* _EXERCISE REQUIREMENTS_
How many lines in the listing below contain the string "labels"? Say only the number.

* _DATA FOR THE TASK_
____

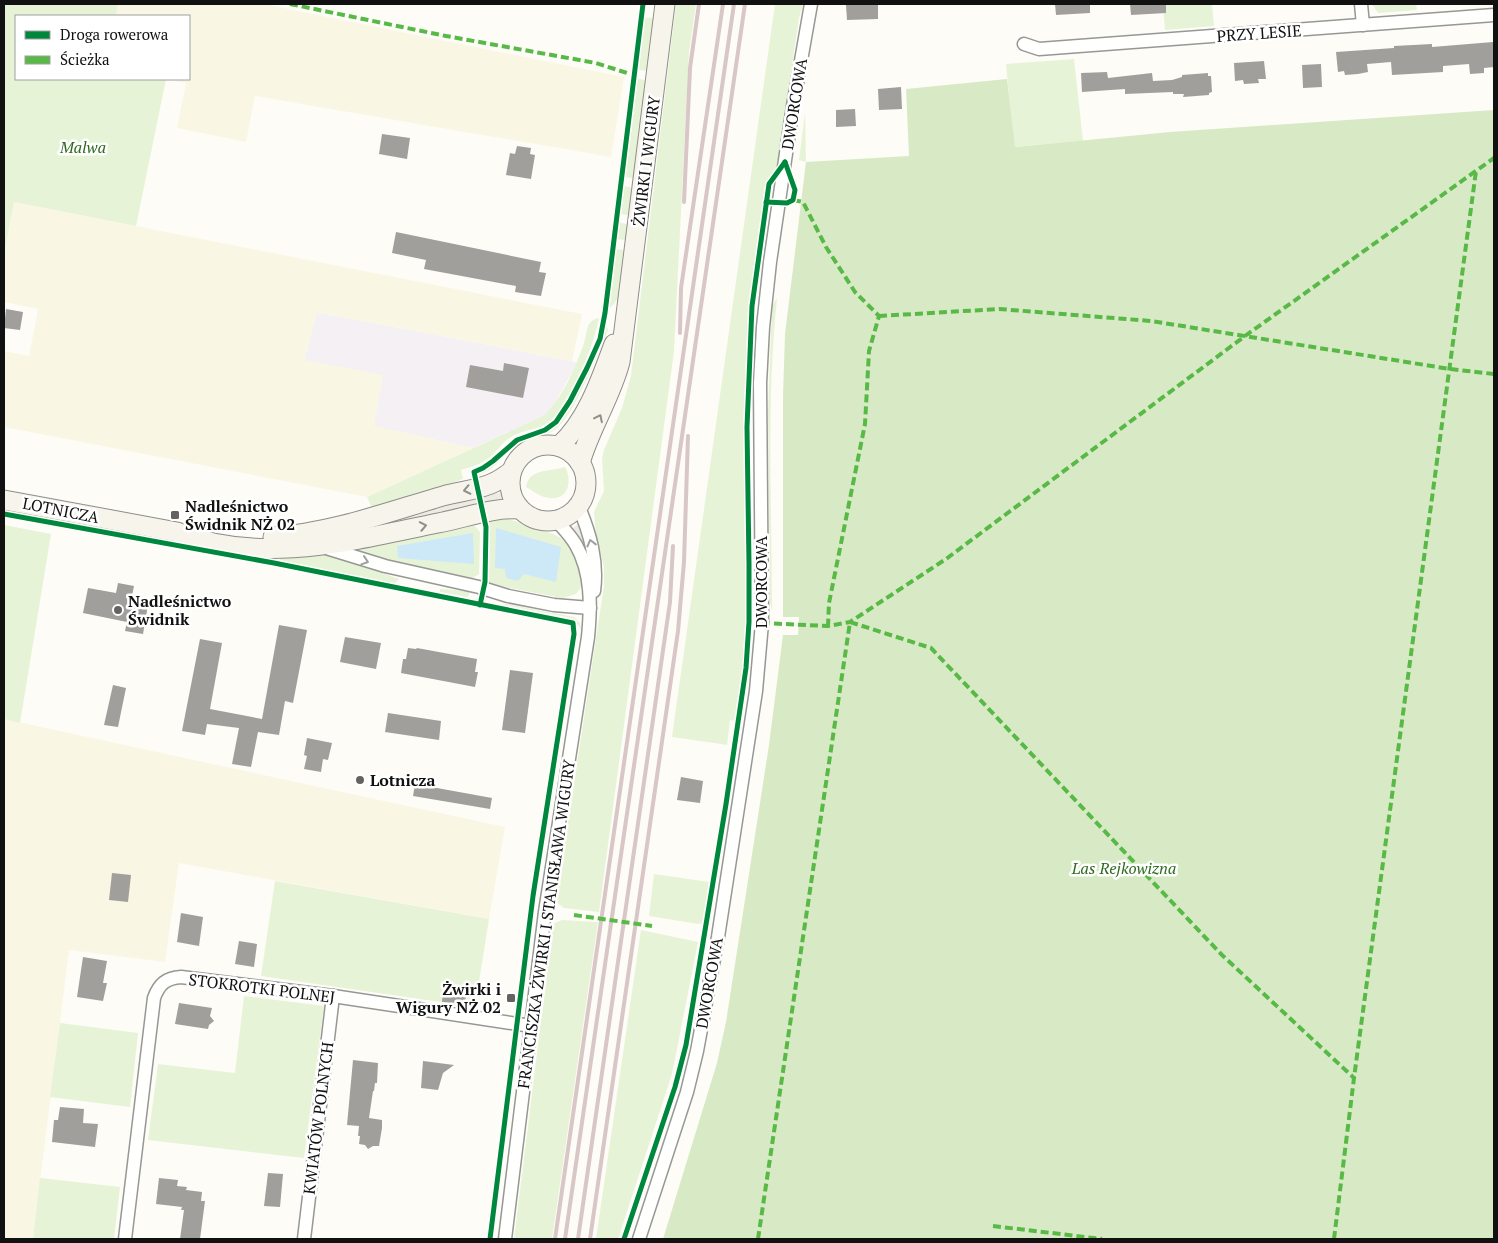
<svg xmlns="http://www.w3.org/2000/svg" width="1498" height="1243" font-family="'PT Serif',serif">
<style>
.industrial{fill:#f5f0f3}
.farmland{fill:#f9f7e4}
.green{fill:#e7f3d7}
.forest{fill:#d8eac5}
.plaza{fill:#edebe2}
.water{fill:#cde8f7}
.building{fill:#a19f9c}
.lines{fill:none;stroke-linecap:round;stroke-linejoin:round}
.minor-casing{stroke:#979795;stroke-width:15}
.secondary-casing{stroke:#8e8d8b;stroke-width:21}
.minor{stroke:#fffffe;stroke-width:12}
.secondary{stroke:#f6f4eb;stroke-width:19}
.rail{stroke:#d9c6c7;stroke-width:4}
.quiet{stroke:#58b947;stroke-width:4;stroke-dasharray:8 4;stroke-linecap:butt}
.cycleway-casing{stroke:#fff;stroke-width:8}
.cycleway{stroke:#00873e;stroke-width:5}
.oneway{stroke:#8f8e89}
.oneway2{stroke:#a0a09f}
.poi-dot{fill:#646362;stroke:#fff;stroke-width:2}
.labels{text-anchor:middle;stroke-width:5;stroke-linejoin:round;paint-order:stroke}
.street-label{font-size:16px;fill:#111;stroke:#fff}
.park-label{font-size:16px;font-style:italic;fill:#2f6b1f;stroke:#fff}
.poi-label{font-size:16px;font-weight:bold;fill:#111;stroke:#fff;text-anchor:start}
</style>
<rect width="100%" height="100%" fill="#fdfcf7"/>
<polygon class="industrial" points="317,312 572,361 577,363 552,408 543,416 473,448 373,426 304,360"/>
<g class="farmland">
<polygon points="118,4 264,4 624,77 611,157 255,96 246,142 177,128 186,83 166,79 189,79 189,16 126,16 116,14"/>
<polygon points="14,202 582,314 572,361 317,312 304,360 383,375 374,426 473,448 367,497 4,427 4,351 29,356 38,309 4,302 4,254"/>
<polygon points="4,719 505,827 489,919 179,863 165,962 69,950 33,1239 4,1239"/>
</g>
<g class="green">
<polygon points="4,4 118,4 116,14 126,16 16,16 16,79 166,79 136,226 14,202 4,254"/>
<polygon points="676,4 696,4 689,52 674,351 599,912 564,908 556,902 604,586 604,567 596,535 594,512 604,491 602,459 604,450 622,408 631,376"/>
<polygon points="775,4 803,4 799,18 777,166 767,182 750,307 745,438 746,621 743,670 735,721 730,720 727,745 721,744 672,737"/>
<polygon points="1163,4 1212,4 1214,26 1165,30"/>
<polygon points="1372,4 1416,4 1417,10 1378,13"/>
<polygon points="643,17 652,18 654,23 649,68 645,71 637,69"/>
<polygon points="1074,59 1083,141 1014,147 1006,64"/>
<polygon points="635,78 644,80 647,83 637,175 632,178 623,177"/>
<polygon points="805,113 806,162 799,160"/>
<polygon points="622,186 630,187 633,191 631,213 627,215 619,214"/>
<polygon points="618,222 626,224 629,228 628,237 624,240 616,239"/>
<path d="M 615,249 L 623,250 L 625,254 C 624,267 623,304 608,308 Z"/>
<path d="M 777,298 C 766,402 772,508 772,612 L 770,602 L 768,411 L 772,306 Z"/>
<path d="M 599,318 C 593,347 581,373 566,399 C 561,407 557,415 550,421 C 538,431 521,429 508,439 C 501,444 496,452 489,458 C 481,464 471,467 461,470 L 463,479 L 373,510 L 367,497 L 543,416 C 561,401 575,368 583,346 C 586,339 586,330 589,324 C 592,320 595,319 599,318 Z"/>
<path d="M 605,322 L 608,330 C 599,352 574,415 556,429 C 545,437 529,437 517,445 C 502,455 497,469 478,475 L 478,474 C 498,466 499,456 514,446 C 526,437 542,438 553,429 C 573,415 602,346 605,322 Z"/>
<path d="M 565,467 C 573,481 568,501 549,498 C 541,497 533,491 526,487 C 529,468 550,472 565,467 Z"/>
<path d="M 507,519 C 516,521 524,524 533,528 C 541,531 551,532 559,537 C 571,544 585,570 582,584 C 581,588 578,591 576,594 L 563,598 L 487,584 L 488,522 Z"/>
<polygon points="4,525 51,534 20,723 4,719"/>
<polygon points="474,525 480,532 479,574 474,577 473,580 406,565 345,549 397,538"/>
<polygon points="315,553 344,559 399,579 394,584 279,561 284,554"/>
<polygon points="440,589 470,591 469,595 467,597 440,592"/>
<polygon points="506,604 574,617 580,623 581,630 576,621 572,618 504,605"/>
<polygon points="654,874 709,882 702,923 698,924 649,916"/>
<polygon points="275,881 489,919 475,1007 261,976"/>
<polygon points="562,920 598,922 552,1239 514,1239 553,924"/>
<polygon points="641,930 698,942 672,1074 618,1239 596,1239"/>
<polygon points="244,996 324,1006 304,1158 148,1140 158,1064 235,1073"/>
<polygon points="60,1023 138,1033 130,1107 50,1097"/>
<polygon points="40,1178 120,1187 114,1239 33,1239"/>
</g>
<polygon class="forest" points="1007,79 1015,147 1170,132 1494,110 1494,1239 663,1239 717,1063 726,1022 769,745 783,635 798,635 799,617 783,617 783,396 785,334 806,162 909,156 906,89"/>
<g class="plaza">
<polygon points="502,492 503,498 368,532 368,526"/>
<polygon points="578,524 586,542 587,555 581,542 572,529"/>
</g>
<g class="water">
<polygon points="496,528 561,547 556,582 524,574 518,581 506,578 505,569 495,568"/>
<polygon points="473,533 474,564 398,558 397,546"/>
</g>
<g class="building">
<polygon points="878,4 878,19 847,20 846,5"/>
<polygon points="1055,4 1090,4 1090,13 1056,15"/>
<polygon points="1130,4 1166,4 1166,13 1131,15"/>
<polygon points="1493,42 1494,67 1484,68 1484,73 1470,74 1469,64 1443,66 1443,72 1392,75 1391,62 1367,64 1368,72 1358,74 1345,75 1344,71 1338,72 1336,52 1394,48 1394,46 1432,44 1432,47"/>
<polygon points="1264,61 1266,79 1258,79 1259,83 1244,84 1243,80 1235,81 1234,63"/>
<polygon points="1321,64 1322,87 1303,88 1302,65"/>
<polygon points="1107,72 1108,78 1152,73 1153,81 1172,80 1182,77 1182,75 1208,73 1208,76 1211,76 1212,92 1209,93 1209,95 1183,97 1184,94 1173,94 1173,92 1125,94 1125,89 1082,92 1081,73"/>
<polygon points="901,87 902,109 879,110 878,89"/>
<polygon points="855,109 856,126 836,127 836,110"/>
<polygon points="382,134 410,138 407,159 379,154"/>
<polygon points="517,146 531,148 530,154 535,155 531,179 506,175 510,153 515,154"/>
<polygon points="396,232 541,262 539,272 546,273 541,296 515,292 516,286 424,269 426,260 392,253"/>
<polygon points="6,309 23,312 20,330 4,328"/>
<polygon points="504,363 529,368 523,398 466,387 470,365 503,371"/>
<polygon points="118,583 134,586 132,596 149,599 143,634 125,631 127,622 83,613 88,588 116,593"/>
<polygon points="279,625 307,630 293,703 285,701 279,735 258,732 251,767 232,764 239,728 207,724 205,735 182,731 200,639 222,643 210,709 262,719"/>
<polygon points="345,637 381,643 376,669 340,662"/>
<polygon points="408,648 416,649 417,648 477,659 475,672 478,672 475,687 401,673 403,659 406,659"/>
<polygon points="510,670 533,673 525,733 502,730"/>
<polygon points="113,685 126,688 118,727 104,725"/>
<polygon points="388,713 441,721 439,740 385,732"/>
<polygon points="307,738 332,743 328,760 323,759 321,772 304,769 307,756 304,755"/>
<polygon points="681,777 703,781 700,803 677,800"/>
<polygon points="415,784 492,798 490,809 413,796"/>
<polygon points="112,873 131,875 128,902 109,900"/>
<polygon points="181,913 203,917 199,946 177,942"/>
<polygon points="239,941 257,944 254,967 235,964"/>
<polygon points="83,957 107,961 103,983 107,983 103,1001 77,997"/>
<polygon points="443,990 466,994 465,1005 442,1002"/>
<polygon points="179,1003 212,1008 210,1016 214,1021 209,1025 208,1029 175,1024"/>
<polygon points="353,1060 378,1063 377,1083 375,1083 374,1091 373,1091 369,1118 382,1120 382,1128 379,1146 373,1146 368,1149 365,1145 359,1144 360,1136 358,1136 359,1126 347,1125"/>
<polygon points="423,1061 454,1065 443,1073 438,1090 421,1088"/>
<polygon points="60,1107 84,1109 83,1123 98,1124 95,1147 52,1142 54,1120 58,1120"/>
<polygon points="268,1173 283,1174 280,1207 264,1206"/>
<polygon points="159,1178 178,1180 177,1186 187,1187 186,1190 202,1192 201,1201 205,1201 200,1239 180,1239 184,1210 181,1210 182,1207 156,1204"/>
</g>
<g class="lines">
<g class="minor-casing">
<g id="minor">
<polyline points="1361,4 1363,25"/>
<polyline points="1024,44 1039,49 1494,15"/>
<path d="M 578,505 C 590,533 598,561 594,591"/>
<polyline points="323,547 385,566 479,587 508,596 554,605 590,608"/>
<path d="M 125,1239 L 154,998 C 159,984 166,978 181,977 L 333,996 L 531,1026"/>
<polyline points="304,1239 333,996"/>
<path d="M 505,1239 L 545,912 L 588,637 C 591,606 592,573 576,545 C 571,536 563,528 556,520"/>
<polyline points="639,1239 687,1092 697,1051 718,937 756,691 762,623 760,383 763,327 770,262 793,106 811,4"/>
</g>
</g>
<g class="secondary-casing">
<g id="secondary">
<circle cx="548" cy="483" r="38"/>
<path d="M 559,446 C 587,421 601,379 614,344"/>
<path d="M 580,463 C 590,428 611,397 620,362 L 665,4"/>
<path d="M 4,500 L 177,532 C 261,566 354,540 438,523 C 465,518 493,507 520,509"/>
<path d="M 273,537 C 331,533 388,512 443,496 C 460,491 480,490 495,482 C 501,479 506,475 511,472"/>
</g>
</g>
<use href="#minor" class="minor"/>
<use href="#secondary" class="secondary"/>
<g class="rail">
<polyline points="684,202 690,68 699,4"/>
<polyline points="680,333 681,288 723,4"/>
<polyline points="555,1239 734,4"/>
<polyline points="565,1239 745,4"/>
<polyline points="578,1239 670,602 673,546"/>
<polyline points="590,1239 678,631 684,562 688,436"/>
</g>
<g class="quiet">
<polyline points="290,4 446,36 596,63 627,73"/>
<polyline points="793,200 803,202 826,247 855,292 879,316 869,351 865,424 829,603 828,626"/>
<polyline points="879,316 999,309 1151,321 1450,369 1494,374"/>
<polyline points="762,623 828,626 850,622 946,559 1245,336 1494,158"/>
<polyline points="574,915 652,926"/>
<polyline points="993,1226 1102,1239"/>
<polyline points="758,1239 850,622 931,648 1222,955 1354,1078"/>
<polyline points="1334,1239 1354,1078 1476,171"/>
</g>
<g class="cycleway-casing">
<g id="cycleway">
<polyline points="766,202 787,203 793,200 795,190 785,162"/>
<polyline points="4,514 274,563 573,623 574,634 533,896 490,1239"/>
<polyline points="480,605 485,582 486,527 474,472 483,468 493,461 517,440 545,430 556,422 570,401 587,368 600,339 605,313 643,4"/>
<polyline points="624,1239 675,1087 686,1045 726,804 746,668 749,622 749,564 747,427 752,306 769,184 785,162"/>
</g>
</g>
<use href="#cycleway" class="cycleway"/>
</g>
<defs><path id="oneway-chevron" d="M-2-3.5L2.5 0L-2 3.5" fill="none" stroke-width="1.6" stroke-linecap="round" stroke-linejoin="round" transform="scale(1.25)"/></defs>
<g class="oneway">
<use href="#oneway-chevron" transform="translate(599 418) rotate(-64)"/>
<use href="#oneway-chevron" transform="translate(467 490) rotate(168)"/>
<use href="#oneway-chevron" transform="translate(423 526) rotate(-11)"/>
</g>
<g class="oneway2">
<use href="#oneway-chevron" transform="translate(591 543) rotate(-104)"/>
<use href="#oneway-chevron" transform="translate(365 561) rotate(18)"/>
</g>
<g class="poi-dot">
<rect x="170" y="510" width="10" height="10" rx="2.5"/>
<circle cx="118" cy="610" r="5"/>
<circle cx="360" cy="780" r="5"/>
<rect x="506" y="993" width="10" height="10" rx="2.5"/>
</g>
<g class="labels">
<g class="street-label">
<text transform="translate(1259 33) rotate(-4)" y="6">PRZY LESIE</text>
<text transform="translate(794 104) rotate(-81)" y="6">DWORCOWA</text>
<text transform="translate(646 161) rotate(-83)" y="6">ŻWIRKI I WIGURY</text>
<text transform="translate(61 510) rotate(11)" y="6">LOTNICZA</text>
<text transform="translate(761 582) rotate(-90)" y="6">DWORCOWA</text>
<text transform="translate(546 924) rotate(-82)" y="6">FRANCISZKA ŻWIRKI I STANISŁAWA WIGURY</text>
<text transform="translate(709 983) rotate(-80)" y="6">DWORCOWA</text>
<text transform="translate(262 988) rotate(7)" y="6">STOKROTKI POLNEJ</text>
<text transform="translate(318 1118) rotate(-83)" y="6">KWIATÓW POLNYCH</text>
</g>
<g class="park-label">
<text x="83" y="153">Malwa</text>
<text x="1124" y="874">Las Rejkowizna</text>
</g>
<g class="poi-label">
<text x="185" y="512">Nadleśnictwo<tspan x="185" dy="18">Świdnik NŻ 02</tspan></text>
<text x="128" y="607">Nadleśnictwo<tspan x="128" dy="18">Świdnik</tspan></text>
<text x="370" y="786">Lotnicza</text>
<text x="501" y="995" text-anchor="end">Żwirki i<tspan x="501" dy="18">Wigury NŻ 02</tspan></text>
</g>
</g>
<rect width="1498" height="1243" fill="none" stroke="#111111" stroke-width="10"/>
<rect x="15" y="15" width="175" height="65" fill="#ffffff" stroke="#a0a0a0"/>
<rect x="25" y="31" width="25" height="8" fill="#00873e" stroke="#a0a0a0"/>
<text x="60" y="40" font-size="15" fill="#111111">Droga rowerowa</text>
<rect x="25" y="56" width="25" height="8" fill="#58b947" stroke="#a0a0a0"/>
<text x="60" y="65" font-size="15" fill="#111111">Ścieżka</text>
</svg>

____

* _ANSWER SPACE_
2